== Exercise brief ==
Echo the lines of text in the material below, keeping every word, number and symbol unchanged. Leave the pictures out of your answer.

== Data records ==
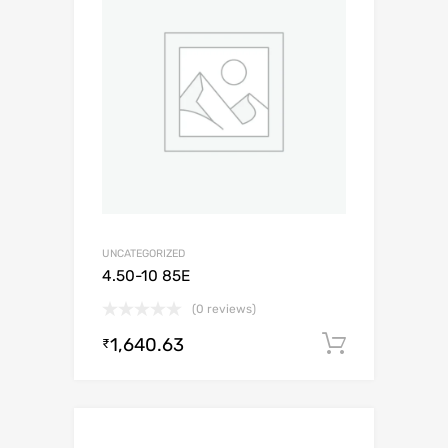
UNCATEGORIZED
4.50-10 85E
(0 reviews)
1,640.63
Add to c
₹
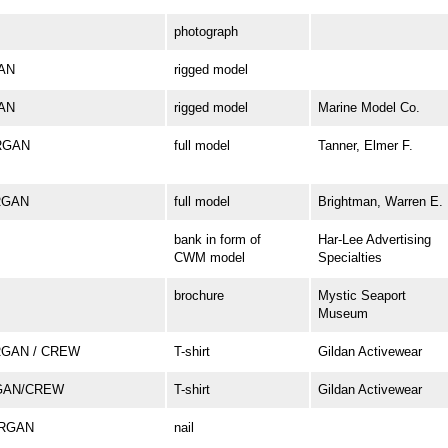
photograph
GAN
rigged model
GAN
rigged model
Marine Model Co.
ORGAN
full model
Tanner, Elmer F.
ORGAN
full model
Brightman, Warren E.
bank in form of
Har-Lee Advertising
CWM model
Specialties
brochure
Mystic Seaport
Museum
RGAN / CREW
T-shirt
Gildan Activewear
GAN/CREW
T-shirt
Gildan Activewear
ORGAN
nail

== Reply ==
UNCATEGORIZED
4.50-10 85E
(0 reviews)
1,640.63
Add to c
₹
photograph
GAN
rigged model
GAN
rigged model
Marine Model Co.
ORGAN
full model
Tanner, Elmer F.
ORGAN
full model
Brightman, Warren E.
bank in form of
Har-Lee Advertising
CWM model
Specialties
brochure
Mystic Seaport
Museum
RGAN / CREW
T-shirt
Gildan Activewear
GAN/CREW
T-shirt
Gildan Activewear
ORGAN
nail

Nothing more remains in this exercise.